私兵はため息をつきながら、排気装置を作動させる。それから足元のペダルを踏んで砲塔を回し、引き金を引いた。
轟音とともに、砲弾が飛ぶ。私兵たちは飛散した木くずや土クズが見えなくなってから、前方の様子を確認した。大きな樹がぼっきり折れているものの、兵士の姿も見えないし反撃してくる様子もない。一同はほっと胸をなで下ろした。
「……行こうか」
「ああ」
異変がなさそうなので、戦車たちはまた一列になって進行を開始した。横を歩いている歩兵たちも、戦車と一緒にぞろぞろと歩き出す。
山の風に乗ってばさばさと黒い翼をはばたかせながら、数十体の天狗たちが降りてくる。今夜、羽を休める予定になっていた地点まで戻ってきた彼らの顔は、明るかった。が、地上の様子をみた彼らの顔がにわかに固くなる。
「あいやー、これはまた派手にやられたなあ」
「鉄は無事かいな」
「女のところにでも逃げとるさ」
「それよりメシはどうなった」
「一体どこのどいつだっ」
口々に天狗たちが勝手なことを言う中、鋭い眼をした若武者が、声をはりあげた。他の天狗は鴉の顔だが、彼だけが人間の顔をしている。ざっくりと刈り上げた短い髪の下で、鋭い三白眼の目が怒りに燃えていた。
「落ちつけ、疾風」
「そうよー、お菓子食べる?」
横からのんびりとした声が流れてきた。怒りを共有するどころかいなされた若武者は、きっと声のした方をにらみつける。
「親父殿っ」
「あれ、私は呼んでくれないの」
疾風に無視された紫の髪の女がつまらなさそうに頬を膨らませる。彼女はもちゃもちゃと鼠のような音をたてて、干した芋をかじっていた。
「お前の名前は呼びにくくて嫌いだ」
「ヴィオレットよ、たったの六文字」
「その舌を巻くような音が苦手なのだ」
今度は疾風が頬を膨らませた。ヴィオレットは面白そうに干し芋を持ったまま、疾風の周りをうろついている。

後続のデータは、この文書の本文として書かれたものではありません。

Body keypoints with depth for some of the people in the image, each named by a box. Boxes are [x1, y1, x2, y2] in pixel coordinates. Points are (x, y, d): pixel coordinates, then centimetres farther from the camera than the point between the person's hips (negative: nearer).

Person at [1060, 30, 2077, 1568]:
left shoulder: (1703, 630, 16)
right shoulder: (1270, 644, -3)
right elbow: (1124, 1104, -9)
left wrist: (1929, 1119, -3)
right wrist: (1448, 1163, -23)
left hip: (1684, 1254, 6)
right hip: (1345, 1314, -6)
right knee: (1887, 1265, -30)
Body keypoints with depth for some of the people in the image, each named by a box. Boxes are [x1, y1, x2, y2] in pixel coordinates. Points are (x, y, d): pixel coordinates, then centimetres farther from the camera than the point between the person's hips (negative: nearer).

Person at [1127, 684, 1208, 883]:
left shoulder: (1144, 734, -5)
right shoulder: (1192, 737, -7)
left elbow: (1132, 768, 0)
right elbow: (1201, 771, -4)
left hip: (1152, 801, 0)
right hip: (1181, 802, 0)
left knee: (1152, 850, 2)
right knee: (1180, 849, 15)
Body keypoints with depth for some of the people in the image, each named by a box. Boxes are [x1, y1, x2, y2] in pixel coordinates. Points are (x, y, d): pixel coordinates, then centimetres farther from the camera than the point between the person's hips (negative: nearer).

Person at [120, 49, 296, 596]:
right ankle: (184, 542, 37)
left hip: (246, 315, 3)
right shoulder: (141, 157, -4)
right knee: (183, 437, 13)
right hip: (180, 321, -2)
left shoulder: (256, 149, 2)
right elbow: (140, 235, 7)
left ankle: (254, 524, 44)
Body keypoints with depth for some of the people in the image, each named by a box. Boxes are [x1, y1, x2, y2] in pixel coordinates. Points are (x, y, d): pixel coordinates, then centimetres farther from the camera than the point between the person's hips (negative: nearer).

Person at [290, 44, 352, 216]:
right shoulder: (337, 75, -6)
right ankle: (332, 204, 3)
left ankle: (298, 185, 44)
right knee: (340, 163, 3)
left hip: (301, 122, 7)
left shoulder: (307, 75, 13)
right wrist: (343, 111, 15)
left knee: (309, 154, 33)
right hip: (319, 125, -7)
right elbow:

「これ、二人とも。じゃれあいも悪くはないが、今は鉄の話を聞かないか」
二人の様子をにこにこしながら見守っていた、白い翼の天狗が声をかけた。この天狗も人間の顔をしており、真っ白な長い髪をゆったりと首の後ろでたばねていた。若い頃はさぞかし美しかったであろう端正な顔が笑っているのを見ると、若武者たちも毒気を抜かれたように黙り込む。